— Exercise —
Reproduce the passage of the Zulily earnings article between "Zulily’s active customer" and "to $7 million.", inclusive, with "active customer base" replaced by "active shopper base".

— Extract to read —
——————————
The Seattle-based online retailer saw revenue decrease 13 percent to $363 million during the second quarter, the largest year-over-year dip since the company was acquired by QVC parent Qurate in 2015.

Zulily’s active customer base also fell by 3 percent year-over-year to 6.2 million, and has decreased for two straight quarters. Its quarterly operating income before depreciation and amortization (OIBDA) fell from $29 million last year to $7 million.

The struggles come as Zulily slims down its staff. Last week GeekWire reported that the company made an undisclosed number of layoffs as part of a restructuring.

Qurate posted its second quarter earnings Wednesday, reporting a total revenue decrease of 4 percent to $3.1 billion. Qurate CEO Mike George said that the company’s gains were “partially offset by deterioration at Zulily.”

“Going forward, we remain focused on building on the collective strengths of QVC and HSN, realizing synergies and stabilizing Zulily,” he said in a statement.

Here’s more from the earnings report on Zulily:

“Zulily revenue declined due to lower unit volume driven by a decrease in new customers and lower purchasing frequency from existing customers, as well as lower ASP. Product categories that led the sales decline were apparel (kids and women), home and footwear. Zulily’s results were affected by less efficient customer acquisition spend on certain digital marketing channels and the impact of sales tax collection in additional states versus the prior year. Operating loss improved due to a decrease in purchase accounting amortization. Adjusted OIBDA declined primarily due to lower sales, higher supply chain expense and fixed costs associated with increased technology-related headcount.”

In a note sent to employees last week and obtained by GeekWire, Zulily CEO Jeff Yurcisin said the company was at “a critical inflection point” that required changes to the business. Yurcisin indicated that the layoffs affected the merchandising and studio teams and that the retailer would be increasing investments in technology and user experience.

Yurcisin, a former Amazon executive and Shopbop CEO, took over as CEO last year after co-founder Darrell Cavens officially stepped down from the role.

The retailer has been working on rebranding its e-commerce offerings, which historically centered around daily deals for moms with small children. In January, the company inked a jersey sponsorship deal with Sounders FC, a men’s professional soccer team in Seattle.

Before the layoffs, Zulily employed 3,500 people around the world as of January. In addition to Seattle and Columbus, Zulily also has offices in Reno, Nev., Bethlehem, Pa., and Shenzhen, China.
——————————
— Provided data —

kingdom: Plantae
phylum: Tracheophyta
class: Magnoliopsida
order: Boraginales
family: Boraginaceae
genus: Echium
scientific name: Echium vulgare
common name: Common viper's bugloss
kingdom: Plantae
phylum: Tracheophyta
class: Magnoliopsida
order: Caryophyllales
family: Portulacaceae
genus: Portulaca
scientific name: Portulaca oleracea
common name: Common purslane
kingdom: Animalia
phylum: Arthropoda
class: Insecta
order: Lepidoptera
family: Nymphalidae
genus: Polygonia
——————————
— Solution for this problem —
Zulily’s active shopper base also fell by 3 percent year-over-year to 6.2 million, and has decreased for two straight quarters. Its quarterly operating income before depreciation and amortization (OIBDA) fell from $29 million last year to $7 million.